◆ TASK GOAL ◆
Retype every line of the material below exactly as it appears, and leave the pictures out of your answer.

# DATA SHOWN start

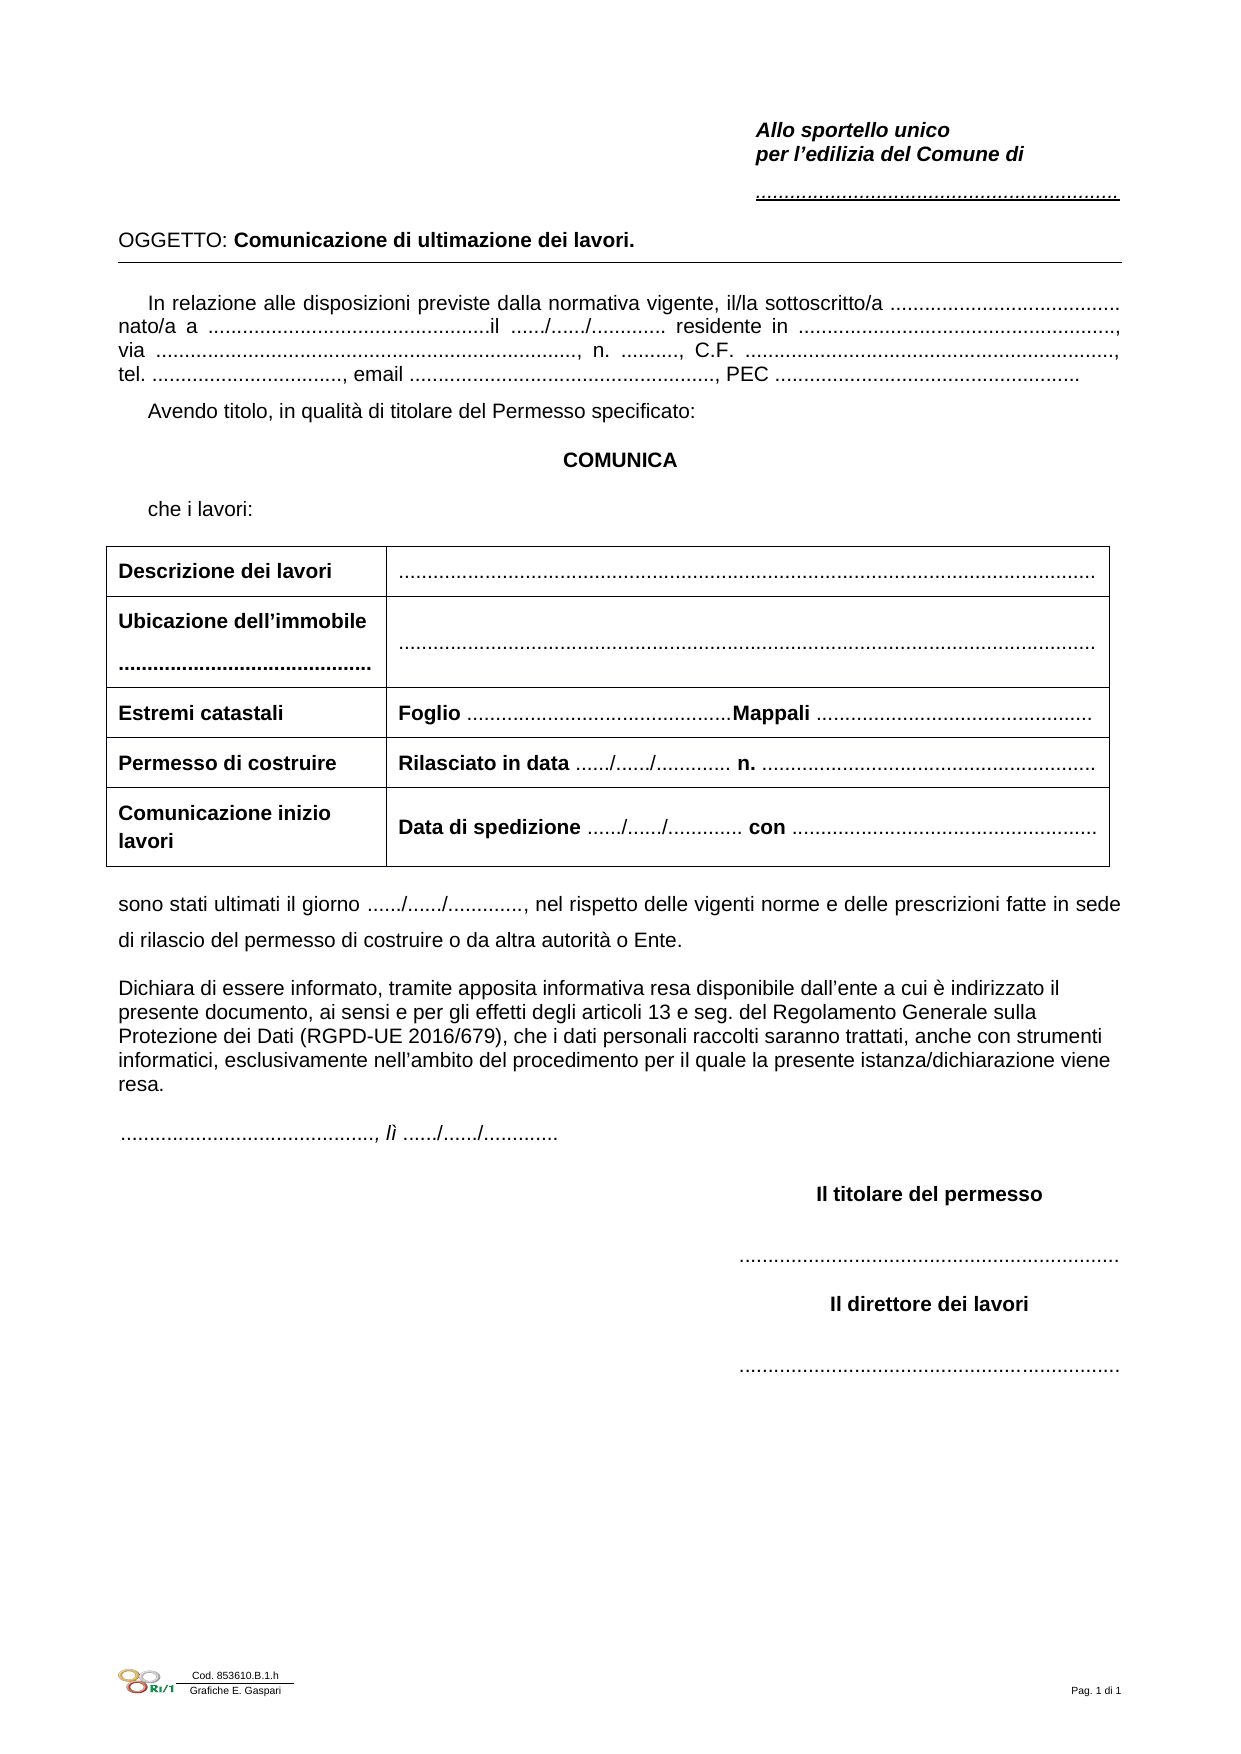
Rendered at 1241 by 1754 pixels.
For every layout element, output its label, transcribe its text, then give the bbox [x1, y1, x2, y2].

table_cell Data di spedizione ....../....../............. con ..................................................... [387, 788, 1109, 866]
table_header Descrizione dei lavori [107, 547, 386, 596]
text .................................................................. [737, 1352, 1122, 1376]
table_cell Estremi catastali [107, 688, 386, 737]
text Dichiara di essere informato, tramite apposita informativa resa disponibile dall’ente a cui è indirizzato il presente documento, ai sensi e per gli effetti degli articoli 13 e seg. del Regolamento Generale sulla Protezione dei Dati (RGPD-UE 2016/679), che i dati personali raccolti saranno trattati, anche con strumenti informatici, esclusivamente nell’ambito del procedimento per il quale la presente istanza/dichiarazione viene resa. [118, 976, 1122, 1096]
text In relazione alle disposizioni previste dalla normativa vigente, il/la sottoscritto/a ........................................ nato/a a .................................................il ....../....../............. residente in ......................................................., via ........................................................................., n. .........., C.F. ................................................................, tel. ................................., email ....................................................., PEC ..................................................... [118, 290, 1122, 386]
table_cell Ubicazione dell’immobile ............................................ [107, 597, 386, 687]
text ............................................, lì ....../....../............. [120, 1121, 1122, 1145]
text .................................................................. [737, 1243, 1122, 1267]
table_cell ......................................................................................................................... [387, 597, 1109, 687]
table_cell Comunicazione inizio lavori [107, 788, 386, 866]
table_cell Foglio ..............................................Mappali ................................................ [387, 688, 1109, 737]
text OGGETTO: Comunicazione di ultimazione dei lavori. [118, 227, 1122, 262]
table_cell Rilasciato in data ....../....../............. n. .......................................................... [387, 738, 1109, 787]
text Il titolare del permesso [737, 1182, 1122, 1206]
picture [117, 1668, 174, 1697]
text Allo sportello unico [756, 118, 1122, 142]
text ............................................................... [756, 178, 1122, 202]
table_cell Permesso di costruire [107, 738, 386, 787]
text COMUNICA [118, 448, 1122, 472]
text che i lavori: [148, 497, 1122, 521]
table_header ......................................................................................................................... [387, 547, 1109, 596]
text sono stati ultimati il giorno ....../....../............., nel rispetto delle vigenti norme e delle prescrizioni fatte in sede di rilascio del permesso di costruire o da altra autorità o Ente. [118, 892, 1122, 951]
subtitle Il direttore dei lavori [737, 1292, 1122, 1316]
text Avendo titolo, in qualità di titolare del Permesso specificato: [118, 399, 1122, 423]
text per l’edilizia del Comune di [756, 142, 1122, 166]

# DATA SHOWN end

◆ THE ANSWER ◆
Rendered at 1241 by 1754 pixels.
For every layout element, output its label, transcribe its text, then give the bbox [x1, y1, x2, y2].

table_cell Data di spedizione ....../....../............. con ..................................................... [387, 788, 1109, 866]
table_header Descrizione dei lavori [107, 547, 386, 596]
text .................................................................. [737, 1352, 1122, 1376]
table_cell Estremi catastali [107, 688, 386, 737]
text Dichiara di essere informato, tramite apposita informativa resa disponibile dall’ente a cui è indirizzato il presente documento, ai sensi e per gli effetti degli articoli 13 e seg. del Regolamento Generale sulla Protezione dei Dati (RGPD-UE 2016/679), che i dati personali raccolti saranno trattati, anche con strumenti informatici, esclusivamente nell’ambito del procedimento per il quale la presente istanza/dichiarazione viene resa. [118, 976, 1122, 1096]
text In relazione alle disposizioni previste dalla normativa vigente, il/la sottoscritto/a ........................................ nato/a a .................................................il ....../....../............. residente in ......................................................., via ........................................................................., n. .........., C.F. ................................................................, tel. ................................., email ....................................................., PEC ..................................................... [118, 290, 1122, 386]
table_cell Ubicazione dell’immobile ............................................ [107, 597, 386, 687]
text ............................................, lì ....../....../............. [120, 1121, 1122, 1145]
text .................................................................. [737, 1243, 1122, 1267]
table_cell ......................................................................................................................... [387, 597, 1109, 687]
table_cell Comunicazione inizio lavori [107, 788, 386, 866]
table_cell Foglio ..............................................Mappali ................................................ [387, 688, 1109, 737]
text OGGETTO: Comunicazione di ultimazione dei lavori. [118, 227, 1122, 262]
table_cell Rilasciato in data ....../....../............. n. .......................................................... [387, 738, 1109, 787]
text Il titolare del permesso [737, 1182, 1122, 1206]
picture [117, 1668, 174, 1697]
text Allo sportello unico [756, 118, 1122, 142]
text ............................................................... [756, 178, 1122, 202]
table_cell Permesso di costruire [107, 738, 386, 787]
text COMUNICA [118, 448, 1122, 472]
text che i lavori: [148, 497, 1122, 521]
table_header ......................................................................................................................... [387, 547, 1109, 596]
text sono stati ultimati il giorno ....../....../............., nel rispetto delle vigenti norme e delle prescrizioni fatte in sede di rilascio del permesso di costruire o da altra autorità o Ente. [118, 892, 1122, 951]
subtitle Il direttore dei lavori [737, 1292, 1122, 1316]
text Avendo titolo, in qualità di titolare del Permesso specificato: [118, 399, 1122, 423]
text per l’edilizia del Comune di [756, 142, 1122, 166]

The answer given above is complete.